On October 6, 2017, Alaska governor Bill Walker signed the Fiduciary Access to Digital Assets Act into law, establishing a legal framework that defines the ways in which an individual’s digital assets, including cryptocurrency, can be entrusted to the care of a custodian. The act also spells out the laws regulating what that custodian can and cannot do with the digital assets in question. Introduced by six democratic state representatives and one independent, it goes into effect on October 31, 2017.
As per the language of the act, it relates “to a specific electronic communications power that a principal may select for an agent under the statutory form power of attorney.” Among other things, the act offers guidance on the legalities of a designated party dispensing with an individual’s cryptocurrency, particularly after that person has died.
A key provision of the act sheds light on the question of how to manage a decedent’s crypto holdings, which, before the passage of the bill, occupied legal gray area. It reads, “A user may use an online tool to direct the custodian to disclose to a designated recipient, or not to disclose, some or all of the user's digital assets, including the content of electronic communications.”
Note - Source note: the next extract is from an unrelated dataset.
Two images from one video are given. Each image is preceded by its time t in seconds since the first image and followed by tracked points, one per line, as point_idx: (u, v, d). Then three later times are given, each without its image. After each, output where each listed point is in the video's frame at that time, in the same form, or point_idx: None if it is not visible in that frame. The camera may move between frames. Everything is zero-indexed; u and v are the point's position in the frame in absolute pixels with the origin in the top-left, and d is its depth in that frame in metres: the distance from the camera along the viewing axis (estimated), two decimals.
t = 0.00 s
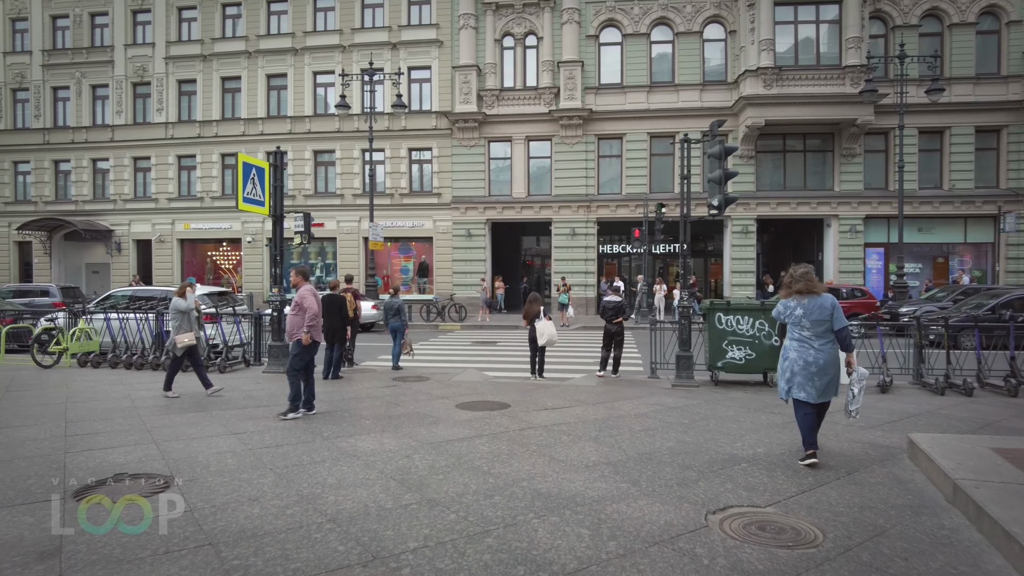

If the user has not deployed “an online tool” to designate a custodian, he or she can use a “will, trust, power of attorney, or other record” for the same purpose.
Various other state-level bills to introduce regulations and legal frameworks relating to the blockchain space have been introduced and passed in 2017 as lawmakers have become increasingly aware of the technology.
Bills similar to the one passed in Alaska have appeared in other states as well.